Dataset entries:
———
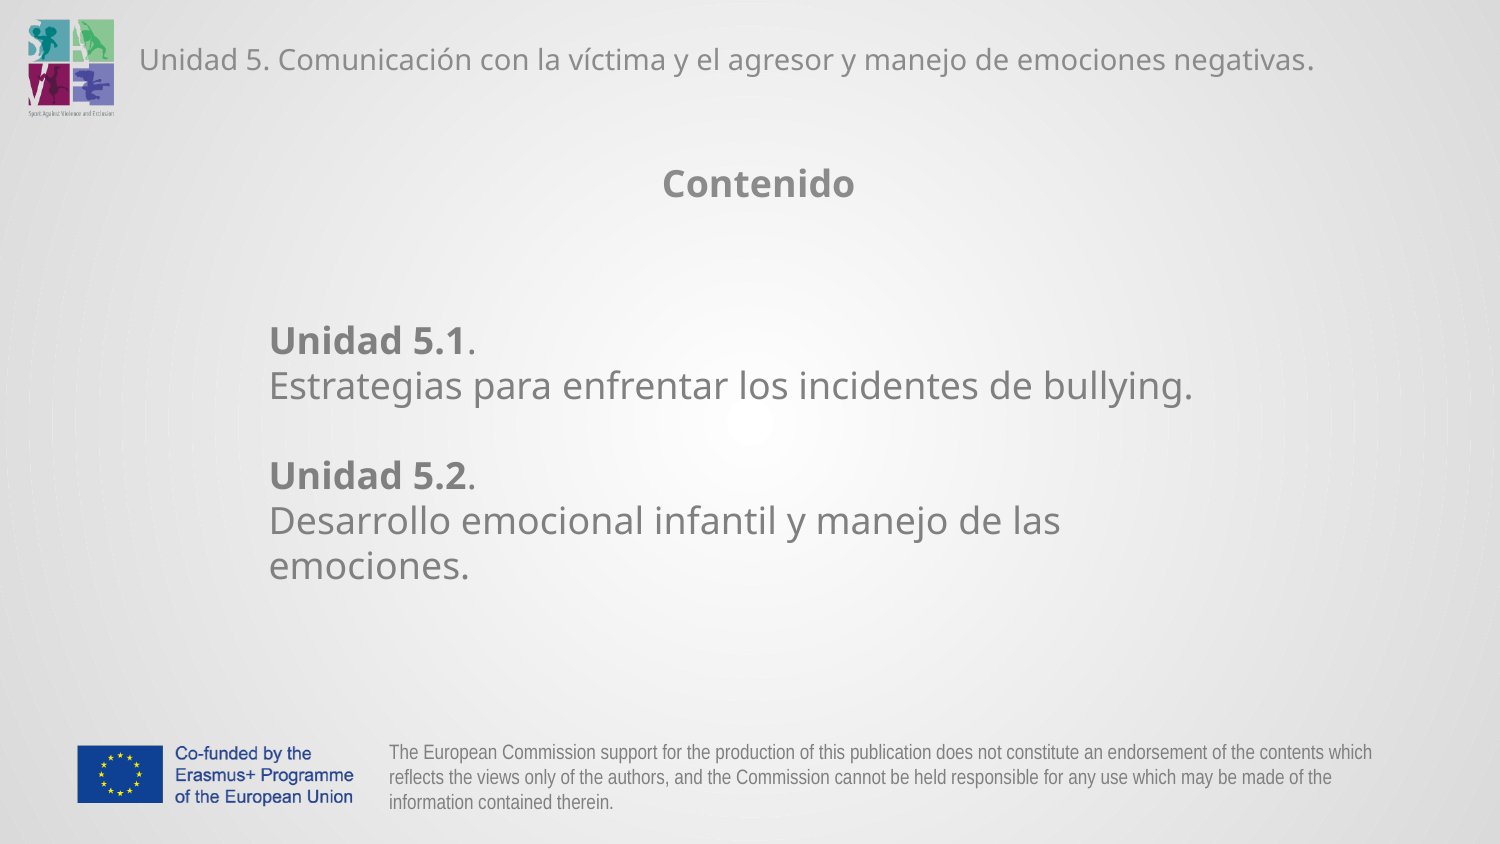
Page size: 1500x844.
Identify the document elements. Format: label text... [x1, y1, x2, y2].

text_box The European Commission support for the production of this publication does not constitute an endorsement of the contents which reflects the views only of the authors, and the Commission cannot be held responsi­ble for any use which may be made of the information contained therein. [379, 731, 1414, 821]
picture [61, 729, 375, 819]
picture [0, 0, 142, 142]
text_box Contenido [239, 152, 1279, 213]
text_box [182, 197, 1335, 578]
subtitle Unidad 5. Comunicación con la víctima y el agresor y manejo de emociones negativas. [123, 32, 1365, 103]
text_box Unidad 5.1. Estrategias para enfrentar los incidentes de bullying. Unidad 5.2. Desarrollo emocional infantil y manejo de las emociones. [253, 309, 1214, 595]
———
● **The task**
When you reach the line containing "Identify the document" in the data above, retype it and each line after it through the final one, exactly as written.

● **Task output**
Identify the document elements. Format: label text... [x1, y1, x2, y2].

text_box The European Commission support for the production of this publication does not constitute an endorsement of the contents which reflects the views only of the authors, and the Commission cannot be held responsi­ble for any use which may be made of the information contained therein. [379, 731, 1414, 821]
picture [61, 729, 375, 819]
picture [0, 0, 142, 142]
text_box Contenido [239, 152, 1279, 213]
text_box [182, 197, 1335, 578]
subtitle Unidad 5. Comunicación con la víctima y el agresor y manejo de emociones negativas. [123, 32, 1365, 103]
text_box Unidad 5.1. Estrategias para enfrentar los incidentes de bullying. Unidad 5.2. Desarrollo emocional infantil y manejo de las emociones. [253, 309, 1214, 595]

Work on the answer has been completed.